The silver lining in this dark financial cloud is that China has not revealed the full details of its security law or effectively imposed it through the rubber-stamp legislature in Beijing yet, and urgent international efforts are underway to persuade Beijing to back down.

“Traders around the world are playing the waiting game to see details of the new Hong Kong law to gauge how severe the terms are. And more specifically, the White House response to decide whether Hong Kong’s special economic status will be affected,” Stephen Innes of AxiCorp told AFP.

Secretary of State Mike Pompeo on Friday condemned China’s plan to “unilaterally and arbitrarily impose national security legislation on Hong Kong” and said China’s next move could significantly impact American policy toward Hong Kong.

“Hong Kong has flourished as a bastion of liberty. The United States strongly urges Beijing to reconsider its disastrous proposal, abide by its international obligations, and respect Hong Kong’s high degree of autonomy, democratic institutions, and civil liberties, which are key to preserving its special status under U.S. law,” Pompeo explained.  

“Any decision impinging on Hong Kong’s autonomy and freedoms as guaranteed under the Sino-British Joint Declaration and the Basic Law would inevitably impact our assessment of One Country, Two Systems and the status of the territory,” he warned.

MarketWatch saw the financial shock waves from Hong Kong hitting London on Friday, slamming U.K. stocks with heavy Hong Kong exposure hard enough to produce losses as high as eight percent. 

“Investors were also asking how the national security law in Hong Kong would affect U.S./China relations. The actions will stoke fears of another wave of protests in the country and cause unwanted disruption at a time when the region is trying to get back on its feet after the coronavirus crisis,” warned AJ Bell investment director Russ Mould.

CNN suggested China is calculating that its deadly coronavirus pandemic may have left the international community in general, and the UK in particular, too weak to resist the Hong Kong power grab. In CNN’s view, the UK is especially unlikely to pick a massive fight over Hong Kong because it is “dependent on trade with China to boost its flagging economy” now that it no longer belongs to the European Union.

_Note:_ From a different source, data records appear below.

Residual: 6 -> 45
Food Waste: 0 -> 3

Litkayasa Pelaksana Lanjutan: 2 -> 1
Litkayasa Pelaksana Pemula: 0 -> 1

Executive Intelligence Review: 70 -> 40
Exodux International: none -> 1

CNN warned the security law “could end Hong Kong as we know it,” not only because the increased Chinese intelligence presence on the island will scare off foreign businesses, but because Hong Kong’s legal stability will be shattered by the brute-force implementation of Chinese Communist control:

“Implementation of the law in Hong Kong could also prove to be a nightmare for the city’s courts — which operate separately to the Chinese legal system and free of the political pressures put on mainland judges.

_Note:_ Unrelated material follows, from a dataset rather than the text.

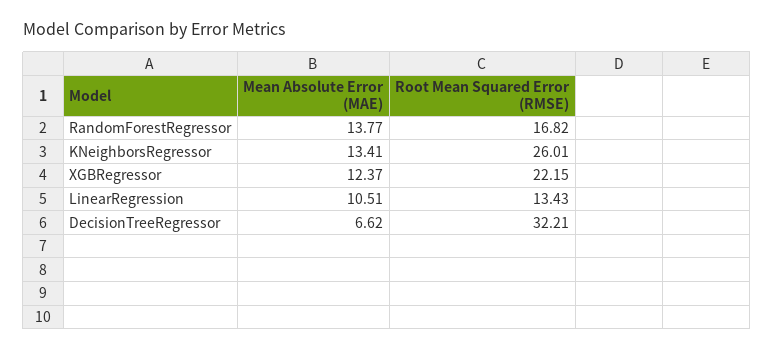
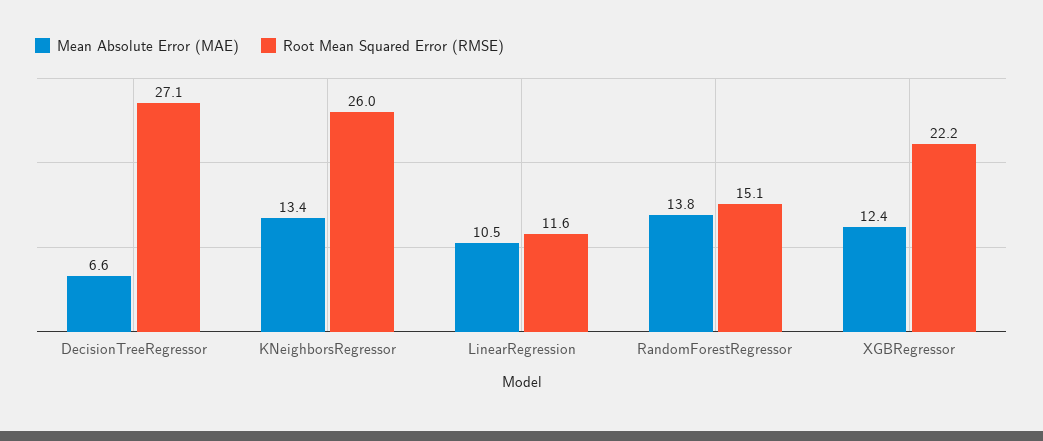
Root Mean Squared Error (RMSE), RandomForestRegressor: 16.82 -> 15.1
Root Mean Squared Error (RMSE), LinearRegression: 13.43 -> 11.6
Root Mean Squared Error (RMSE), DecisionTreeRegressor: 32.21 -> 27.1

This does not mean the law is at much risk of being overturned, however. The NPC is the court of final appeal in Hong Kong and can issue an “interpretation” of any constitutional issue, essentially rewriting the Basic Law on the fly.

But the confusion and uncertainty the new rules may create, and a potential prolonged fight in the courts, could pose a major blow to the city’s reputation for upholding the rule of law, which has long been seen as vital for Hong Kong’s position as an international finance and business hub.

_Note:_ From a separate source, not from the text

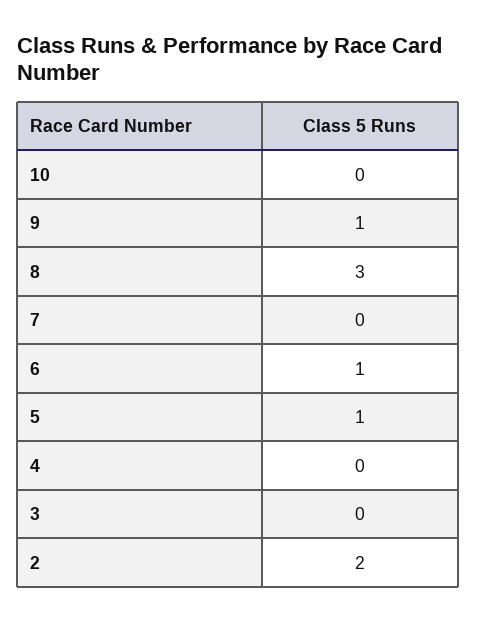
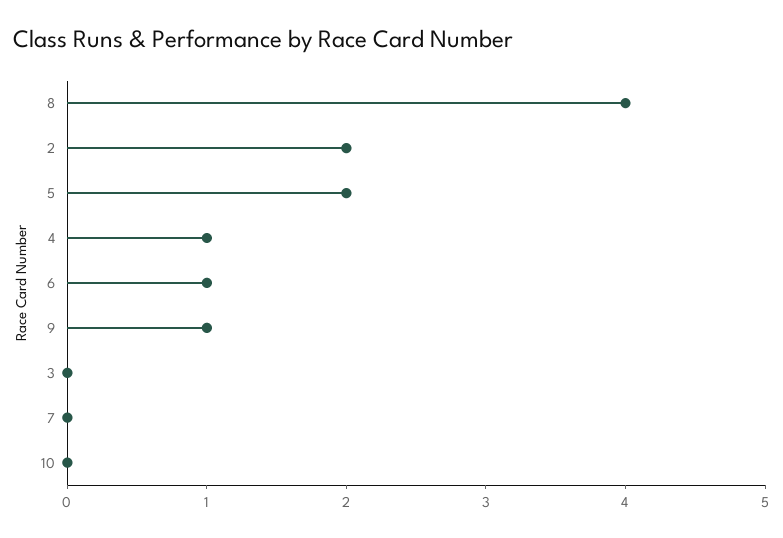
8: 3 -> 4
5: 1 -> 2
4: 0 -> 1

The South China Morning Post on Thursday predicted turbulence in the Hong Kong markets because the U.S. Congress was already mulling several regulatory actions that would damage Chinese tech companies. Analysts quoted in the piece suggested China could be planning to herd its tech giants away from foreign stock markets and back to a more tightly controlled Hong Kong, whose exchange would become a Chinese alternative to Nasdaq.

CNBC noted that major changes were made to Hong Kong’s Hang Seng index this week that make it more welcoming to big Chinese companies like Alibaba while also allowing them to remain listed in the U.S. stock market. This would have the effect of slipping billions of index fund dollars into those Chinese companies, as their stocks began appearing in more investment portfolios, possibly offsetting some of the financial damage from Hong Kong losing its special trade status.